Во время войны Саша Прокофьев потерял ногу в одном из боевых полетов, но остался летчиком. Потом он потерял и вторую ногу по щиколотку, но говорили, что при этом оставался прекрасным танцором. Позднее Саша эмигрировал в Америку.
Семья Северских также эмигрировала: сначала в Швецию, где они прожили несколько лет и где «папуля» и хорошенькая Ника снимались в кино. Через несколько лет они приехали в Париж, надеясь устроиться также в кино, но это оказалось очень трудным.
Жоржик пел, аккомпанируя себе на гитаре, в русских кабачках слащавые романсики. Семья жила подачками богатого брата из Америки.
Глава VIII
ВОЙНА
Куприн в 1914 году искренне поверил в «священную» войну во имя спасения родины от «гуннов». Немало было в то время писателей и поэтов, в том числе и либерально настроенных, воспевавших войну. Многие стали офицерами. Куприна как поручика в запасе призвали на службу. В начале войны он пишет одноактный водевиль «Лейтенант фон Плашке», высмеивавший немецкий милитаризм, и сонет «Рок»:
В нашем доме был устроен госпиталь. В большую комнату, которая служила нам гостиной и столовой, поставили десять коек, а в соседней маленькой комнатке была устроена перевязочная.

### Данные
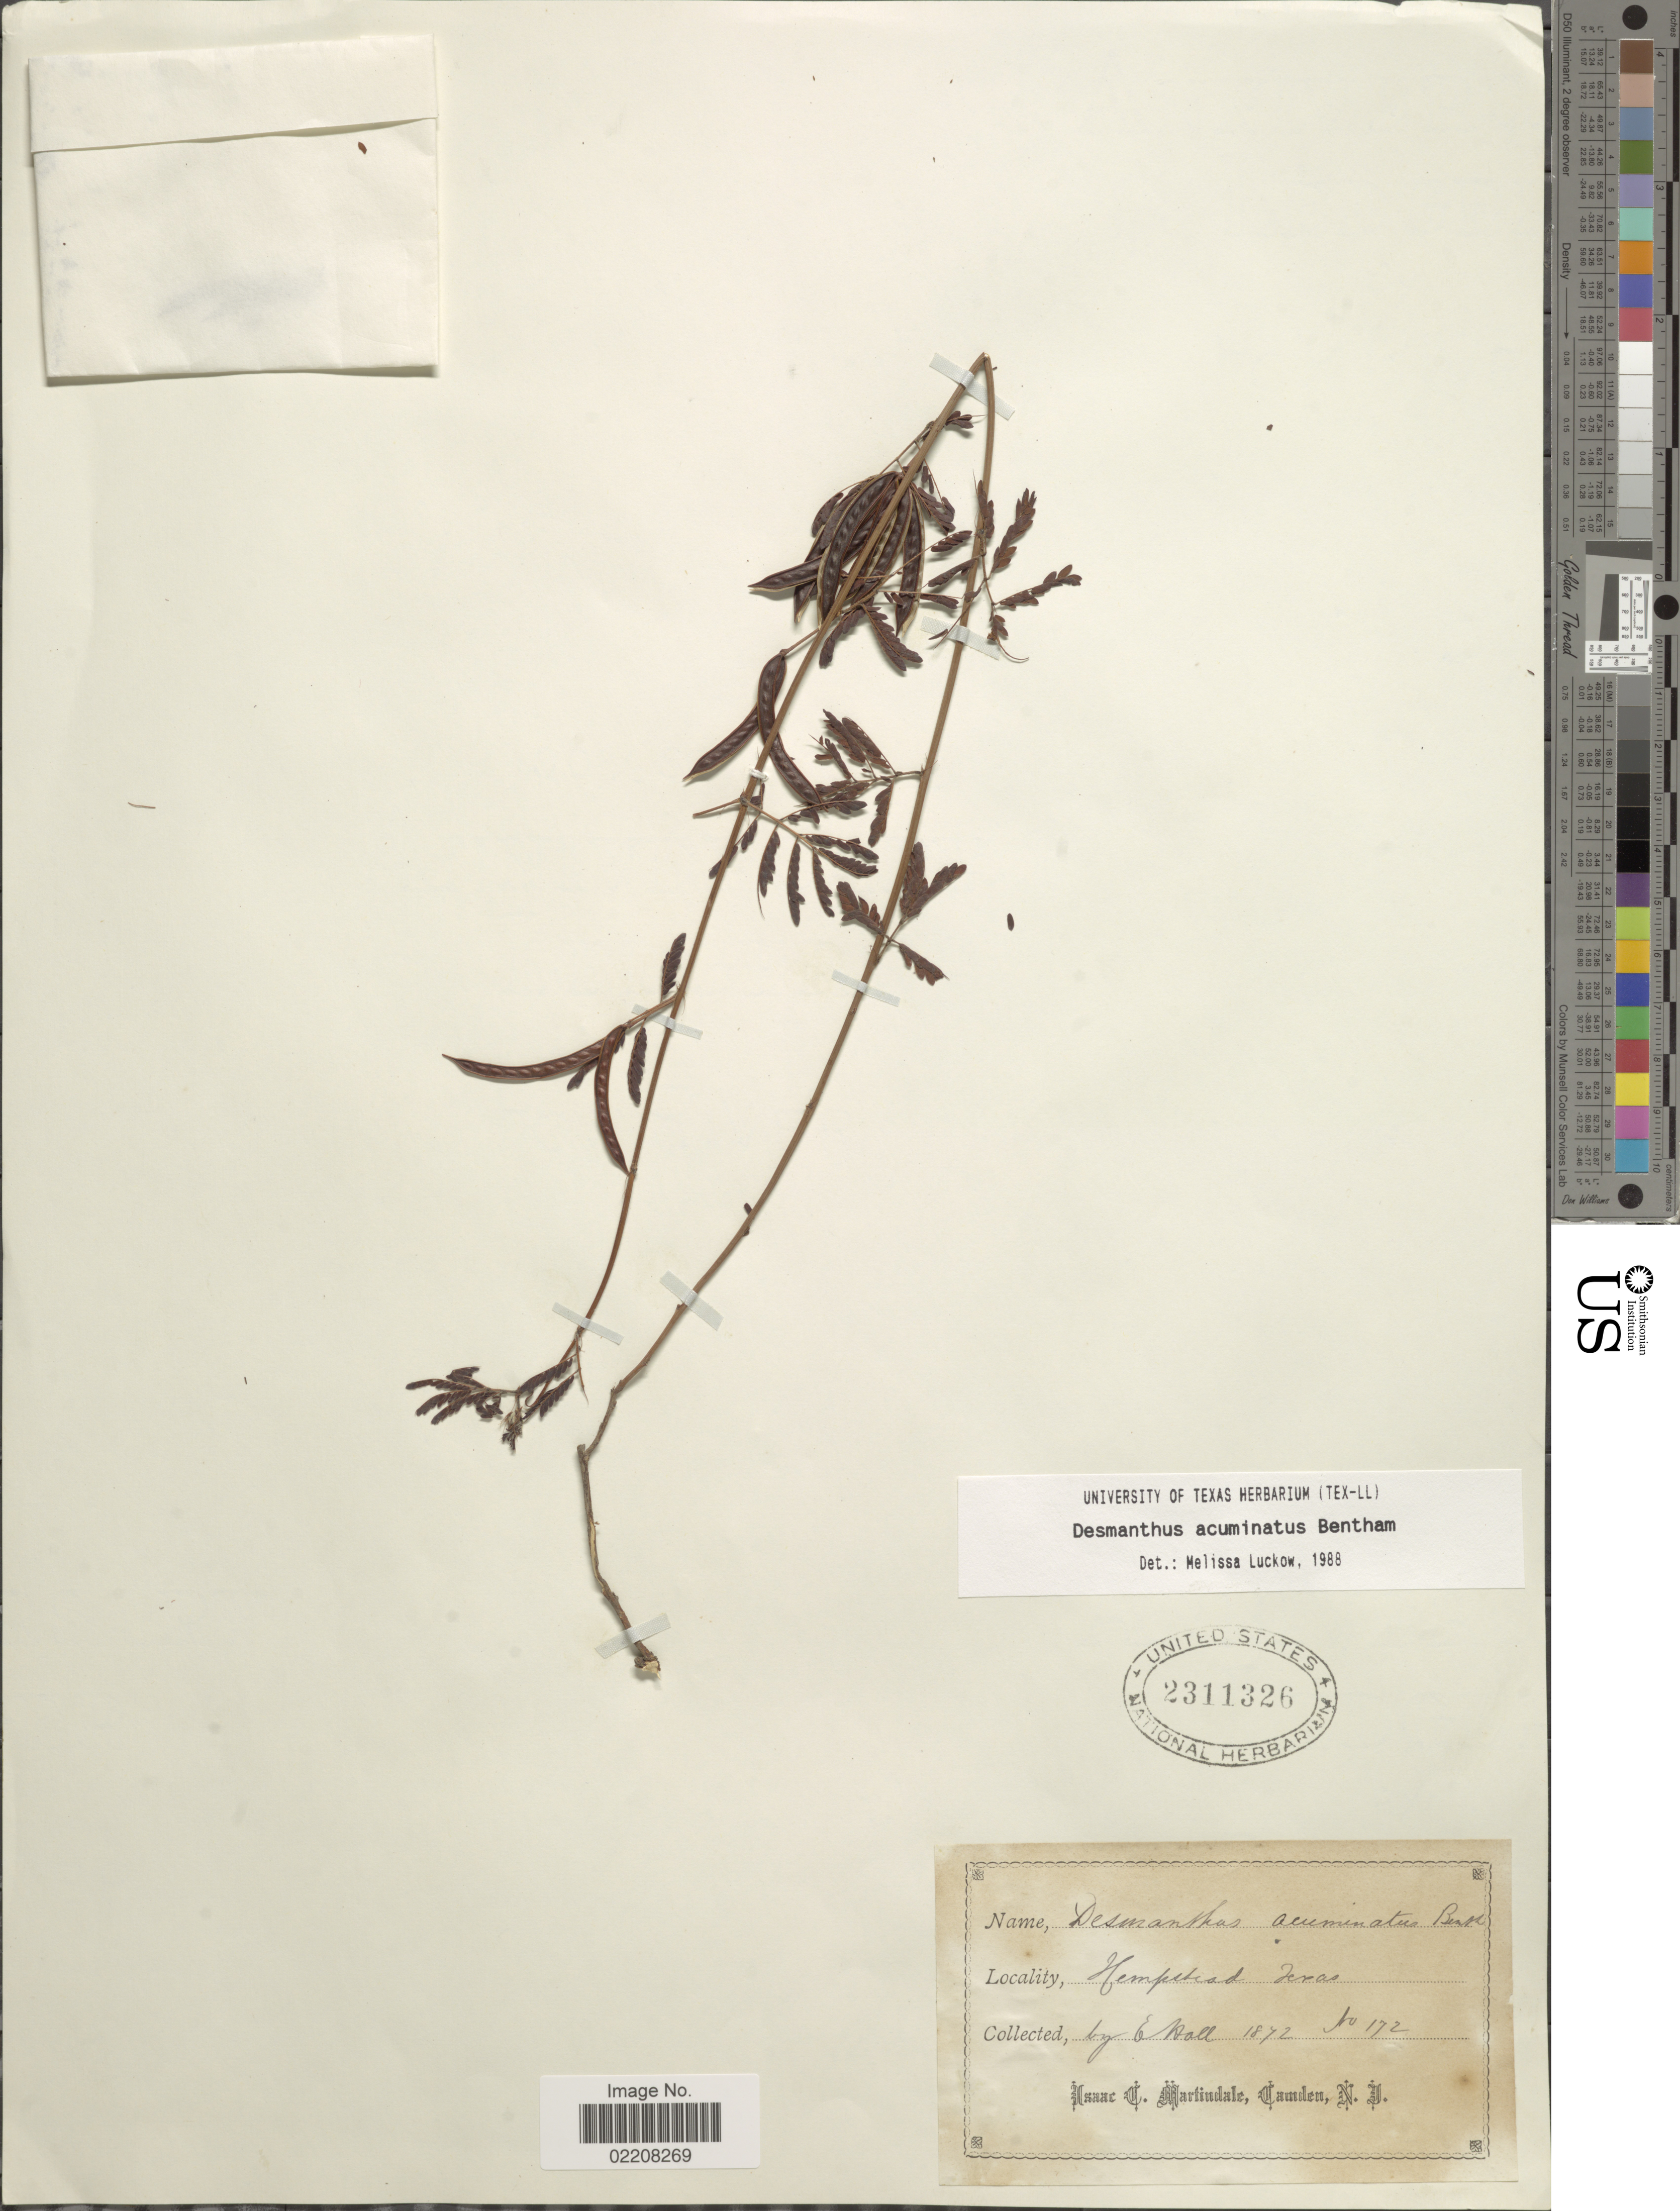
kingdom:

### Задания
**A)** Выведите из отрывка весь фрагмент от слов «Во время войны» до слов «эмигрировал в Америку.» включительно.
**B)** В каком звании Куприна призвали на службу, согласно отрывку?

### Ответы
**A)**
Во время войны Саша Прокофьев потерял ногу в одном из боевых полетов, но остался летчиком. Потом он потерял и вторую ногу по щиколотку, но говорили, что при этом оставался прекрасным танцором. Позднее Саша эмигрировал в Америку.

**B)** Куприна призвали на службу как поручика в запасе.